## What is being asked
Return each line of the listing that contains the string "Urinary".

## Data records
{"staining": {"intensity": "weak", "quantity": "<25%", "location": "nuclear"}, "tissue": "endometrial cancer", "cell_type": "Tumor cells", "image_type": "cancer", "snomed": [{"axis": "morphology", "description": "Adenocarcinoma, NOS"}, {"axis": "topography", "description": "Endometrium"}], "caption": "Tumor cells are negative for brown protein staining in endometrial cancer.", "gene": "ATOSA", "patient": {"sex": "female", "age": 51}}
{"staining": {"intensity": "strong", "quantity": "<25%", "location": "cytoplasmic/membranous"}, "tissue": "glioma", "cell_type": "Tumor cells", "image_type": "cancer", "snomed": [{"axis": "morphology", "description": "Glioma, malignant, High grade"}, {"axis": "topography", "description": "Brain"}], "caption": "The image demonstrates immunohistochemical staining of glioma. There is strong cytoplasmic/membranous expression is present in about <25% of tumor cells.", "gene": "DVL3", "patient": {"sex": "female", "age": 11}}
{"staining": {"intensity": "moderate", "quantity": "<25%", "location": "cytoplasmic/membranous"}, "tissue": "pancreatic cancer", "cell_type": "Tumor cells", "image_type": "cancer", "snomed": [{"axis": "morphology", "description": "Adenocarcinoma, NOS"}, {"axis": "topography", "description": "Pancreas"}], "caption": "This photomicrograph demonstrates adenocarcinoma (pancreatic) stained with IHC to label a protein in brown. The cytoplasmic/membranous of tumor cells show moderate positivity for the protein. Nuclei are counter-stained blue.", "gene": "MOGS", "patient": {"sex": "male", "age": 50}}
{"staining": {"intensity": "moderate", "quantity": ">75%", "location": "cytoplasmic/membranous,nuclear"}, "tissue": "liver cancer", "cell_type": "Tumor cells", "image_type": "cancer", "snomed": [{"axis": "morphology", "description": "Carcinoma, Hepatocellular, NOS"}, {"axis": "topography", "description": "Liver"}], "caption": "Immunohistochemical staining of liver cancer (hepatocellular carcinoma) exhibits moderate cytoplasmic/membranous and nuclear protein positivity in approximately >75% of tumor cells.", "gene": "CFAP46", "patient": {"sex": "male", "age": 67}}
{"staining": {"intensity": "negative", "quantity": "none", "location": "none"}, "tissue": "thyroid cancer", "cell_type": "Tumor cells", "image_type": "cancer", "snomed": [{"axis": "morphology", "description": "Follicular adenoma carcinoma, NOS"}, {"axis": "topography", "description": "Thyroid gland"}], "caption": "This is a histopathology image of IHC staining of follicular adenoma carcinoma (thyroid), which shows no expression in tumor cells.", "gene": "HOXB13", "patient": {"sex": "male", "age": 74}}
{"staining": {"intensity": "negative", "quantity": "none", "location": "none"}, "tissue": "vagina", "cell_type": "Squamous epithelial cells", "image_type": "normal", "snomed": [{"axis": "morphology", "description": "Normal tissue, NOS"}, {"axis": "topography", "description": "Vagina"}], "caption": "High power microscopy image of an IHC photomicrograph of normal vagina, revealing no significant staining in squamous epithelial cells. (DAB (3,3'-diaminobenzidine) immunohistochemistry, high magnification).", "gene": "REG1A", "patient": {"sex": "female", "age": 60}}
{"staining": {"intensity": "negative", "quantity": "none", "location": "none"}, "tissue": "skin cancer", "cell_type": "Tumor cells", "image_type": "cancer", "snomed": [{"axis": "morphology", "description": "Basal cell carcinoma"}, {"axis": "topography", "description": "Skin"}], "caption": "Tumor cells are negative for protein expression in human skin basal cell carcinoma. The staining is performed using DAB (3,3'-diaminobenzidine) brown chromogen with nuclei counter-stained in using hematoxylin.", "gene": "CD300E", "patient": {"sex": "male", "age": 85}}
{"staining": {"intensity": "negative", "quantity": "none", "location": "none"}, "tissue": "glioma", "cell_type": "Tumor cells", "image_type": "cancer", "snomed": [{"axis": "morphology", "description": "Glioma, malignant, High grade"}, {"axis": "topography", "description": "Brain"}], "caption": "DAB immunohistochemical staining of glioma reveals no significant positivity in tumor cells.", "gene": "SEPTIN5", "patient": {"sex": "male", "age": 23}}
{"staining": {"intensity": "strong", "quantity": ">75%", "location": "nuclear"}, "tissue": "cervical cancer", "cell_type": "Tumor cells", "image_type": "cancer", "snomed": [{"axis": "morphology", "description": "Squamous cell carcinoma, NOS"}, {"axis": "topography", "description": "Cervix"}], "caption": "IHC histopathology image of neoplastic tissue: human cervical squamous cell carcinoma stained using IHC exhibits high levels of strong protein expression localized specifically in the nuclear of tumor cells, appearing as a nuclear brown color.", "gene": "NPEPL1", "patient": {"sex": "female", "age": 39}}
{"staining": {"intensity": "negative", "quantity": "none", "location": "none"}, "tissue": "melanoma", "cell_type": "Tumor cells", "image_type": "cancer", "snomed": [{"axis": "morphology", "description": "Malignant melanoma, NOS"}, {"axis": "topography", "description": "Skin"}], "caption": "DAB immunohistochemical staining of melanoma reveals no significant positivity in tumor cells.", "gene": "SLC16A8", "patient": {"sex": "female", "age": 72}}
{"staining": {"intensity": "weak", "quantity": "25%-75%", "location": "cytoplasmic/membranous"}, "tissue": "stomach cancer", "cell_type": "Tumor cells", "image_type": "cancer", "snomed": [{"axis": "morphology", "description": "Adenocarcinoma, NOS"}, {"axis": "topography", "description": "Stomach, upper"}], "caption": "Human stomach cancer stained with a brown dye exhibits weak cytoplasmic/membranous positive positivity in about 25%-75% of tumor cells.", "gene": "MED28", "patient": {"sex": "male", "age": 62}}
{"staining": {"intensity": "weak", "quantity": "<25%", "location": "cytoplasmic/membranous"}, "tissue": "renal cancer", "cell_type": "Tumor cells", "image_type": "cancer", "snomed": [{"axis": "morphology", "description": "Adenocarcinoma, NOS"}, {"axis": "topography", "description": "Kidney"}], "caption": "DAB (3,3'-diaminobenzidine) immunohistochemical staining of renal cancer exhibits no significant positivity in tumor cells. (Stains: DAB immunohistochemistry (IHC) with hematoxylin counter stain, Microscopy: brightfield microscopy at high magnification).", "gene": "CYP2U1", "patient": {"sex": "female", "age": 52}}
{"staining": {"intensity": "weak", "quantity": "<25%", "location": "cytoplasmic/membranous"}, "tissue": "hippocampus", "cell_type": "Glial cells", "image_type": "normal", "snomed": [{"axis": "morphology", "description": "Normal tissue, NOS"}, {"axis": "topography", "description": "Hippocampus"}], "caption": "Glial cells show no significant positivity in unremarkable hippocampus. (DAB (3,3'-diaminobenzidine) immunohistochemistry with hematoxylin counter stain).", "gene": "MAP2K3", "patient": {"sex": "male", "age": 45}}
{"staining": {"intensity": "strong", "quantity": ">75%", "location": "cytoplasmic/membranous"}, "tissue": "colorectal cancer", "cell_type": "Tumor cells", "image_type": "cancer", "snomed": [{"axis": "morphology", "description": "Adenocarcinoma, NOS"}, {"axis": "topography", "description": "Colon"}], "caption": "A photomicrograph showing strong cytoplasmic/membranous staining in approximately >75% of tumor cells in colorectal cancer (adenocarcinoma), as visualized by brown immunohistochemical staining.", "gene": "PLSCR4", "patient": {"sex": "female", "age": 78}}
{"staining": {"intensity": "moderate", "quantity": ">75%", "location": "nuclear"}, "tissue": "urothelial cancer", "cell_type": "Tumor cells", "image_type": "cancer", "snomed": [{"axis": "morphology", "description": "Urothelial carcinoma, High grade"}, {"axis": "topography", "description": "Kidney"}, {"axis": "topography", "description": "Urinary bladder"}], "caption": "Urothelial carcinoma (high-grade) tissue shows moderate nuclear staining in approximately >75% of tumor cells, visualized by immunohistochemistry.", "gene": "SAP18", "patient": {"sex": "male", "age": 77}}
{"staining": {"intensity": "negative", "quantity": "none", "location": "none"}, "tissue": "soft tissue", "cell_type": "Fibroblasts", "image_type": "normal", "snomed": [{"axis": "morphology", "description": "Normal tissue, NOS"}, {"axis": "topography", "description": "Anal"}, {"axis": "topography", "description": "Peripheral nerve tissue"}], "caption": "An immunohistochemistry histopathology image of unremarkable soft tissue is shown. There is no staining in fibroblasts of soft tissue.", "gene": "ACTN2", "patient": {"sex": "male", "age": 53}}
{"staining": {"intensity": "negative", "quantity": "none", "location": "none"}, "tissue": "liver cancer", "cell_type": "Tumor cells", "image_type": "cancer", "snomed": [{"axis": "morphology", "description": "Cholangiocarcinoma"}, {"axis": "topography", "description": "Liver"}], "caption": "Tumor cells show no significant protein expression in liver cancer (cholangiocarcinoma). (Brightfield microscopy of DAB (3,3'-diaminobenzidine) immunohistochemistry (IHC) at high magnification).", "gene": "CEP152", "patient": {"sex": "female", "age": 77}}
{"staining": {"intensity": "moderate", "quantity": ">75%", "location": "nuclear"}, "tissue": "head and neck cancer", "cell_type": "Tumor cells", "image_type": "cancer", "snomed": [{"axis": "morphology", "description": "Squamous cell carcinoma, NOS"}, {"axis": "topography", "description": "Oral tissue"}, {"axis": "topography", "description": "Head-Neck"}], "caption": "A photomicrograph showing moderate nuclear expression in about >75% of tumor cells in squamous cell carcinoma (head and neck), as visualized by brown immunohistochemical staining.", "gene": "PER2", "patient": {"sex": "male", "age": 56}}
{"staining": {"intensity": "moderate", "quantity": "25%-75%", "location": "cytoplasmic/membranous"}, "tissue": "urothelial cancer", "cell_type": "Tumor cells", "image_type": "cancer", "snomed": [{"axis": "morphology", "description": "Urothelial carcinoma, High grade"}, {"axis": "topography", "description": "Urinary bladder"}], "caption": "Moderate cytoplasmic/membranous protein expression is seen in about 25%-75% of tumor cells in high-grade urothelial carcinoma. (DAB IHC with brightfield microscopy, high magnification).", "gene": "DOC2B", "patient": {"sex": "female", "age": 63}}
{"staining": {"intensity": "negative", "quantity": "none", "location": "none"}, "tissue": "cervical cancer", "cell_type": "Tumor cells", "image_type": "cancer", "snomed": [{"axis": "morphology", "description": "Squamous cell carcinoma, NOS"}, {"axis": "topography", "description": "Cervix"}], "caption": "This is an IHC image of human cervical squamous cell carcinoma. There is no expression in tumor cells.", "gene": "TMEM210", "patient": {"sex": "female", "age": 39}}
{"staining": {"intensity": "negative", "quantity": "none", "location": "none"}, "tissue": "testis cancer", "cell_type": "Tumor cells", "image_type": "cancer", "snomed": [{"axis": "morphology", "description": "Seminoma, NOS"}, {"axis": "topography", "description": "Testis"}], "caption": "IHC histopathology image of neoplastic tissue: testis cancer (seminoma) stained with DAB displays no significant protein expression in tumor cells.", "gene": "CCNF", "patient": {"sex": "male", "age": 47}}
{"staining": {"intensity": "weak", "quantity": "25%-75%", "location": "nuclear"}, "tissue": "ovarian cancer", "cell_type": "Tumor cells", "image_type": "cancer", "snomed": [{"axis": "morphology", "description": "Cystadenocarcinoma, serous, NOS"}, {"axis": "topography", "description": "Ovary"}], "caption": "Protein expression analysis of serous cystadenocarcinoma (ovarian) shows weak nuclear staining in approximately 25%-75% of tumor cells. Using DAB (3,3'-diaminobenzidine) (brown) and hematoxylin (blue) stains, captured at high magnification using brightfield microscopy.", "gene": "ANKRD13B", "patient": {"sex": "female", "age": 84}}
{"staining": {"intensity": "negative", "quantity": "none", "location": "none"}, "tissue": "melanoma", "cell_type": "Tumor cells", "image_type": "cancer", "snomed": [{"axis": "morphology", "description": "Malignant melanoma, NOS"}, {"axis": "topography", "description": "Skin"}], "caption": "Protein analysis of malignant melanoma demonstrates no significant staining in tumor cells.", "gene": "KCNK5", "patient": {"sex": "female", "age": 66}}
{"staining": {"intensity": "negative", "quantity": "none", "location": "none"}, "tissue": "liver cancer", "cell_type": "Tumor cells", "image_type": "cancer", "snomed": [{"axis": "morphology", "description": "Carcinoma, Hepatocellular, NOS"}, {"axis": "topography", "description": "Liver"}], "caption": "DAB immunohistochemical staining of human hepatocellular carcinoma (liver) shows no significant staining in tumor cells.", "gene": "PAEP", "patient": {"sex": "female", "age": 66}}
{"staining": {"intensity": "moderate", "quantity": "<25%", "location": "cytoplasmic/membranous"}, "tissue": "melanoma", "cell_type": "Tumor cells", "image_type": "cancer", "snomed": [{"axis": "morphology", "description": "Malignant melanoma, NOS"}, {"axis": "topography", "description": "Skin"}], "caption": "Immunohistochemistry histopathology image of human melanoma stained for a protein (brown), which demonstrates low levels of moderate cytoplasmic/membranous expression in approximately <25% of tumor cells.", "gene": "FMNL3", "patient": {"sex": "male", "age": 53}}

## Task result
{"staining": {"intensity": "moderate", "quantity": ">75%", "location": "nuclear"}, "tissue": "urothelial cancer", "cell_type": "Tumor cells", "image_type": "cancer", "snomed": [{"axis": "morphology", "description": "Urothelial carcinoma, High grade"}, {"axis": "topography", "description": "Kidney"}, {"axis": "topography", "description": "Urinary bladder"}], "caption": "Urothelial carcinoma (high-grade) tissue shows moderate nuclear staining in approximately >75% of tumor cells, visualized by immunohistochemistry.", "gene": "SAP18", "patient": {"sex": "male", "age": 77}}
{"staining": {"intensity": "moderate", "quantity": "25%-75%", "location": "cytoplasmic/membranous"}, "tissue": "urothelial cancer", "cell_type": "Tumor cells", "image_type": "cancer", "snomed": [{"axis": "morphology", "description": "Urothelial carcinoma, High grade"}, {"axis": "topography", "description": "Urinary bladder"}], "caption": "Moderate cytoplasmic/membranous protein expression is seen in about 25%-75% of tumor cells in high-grade urothelial carcinoma. (DAB IHC with brightfield microscopy, high magnification).", "gene": "DOC2B", "patient": {"sex": "female", "age": 63}}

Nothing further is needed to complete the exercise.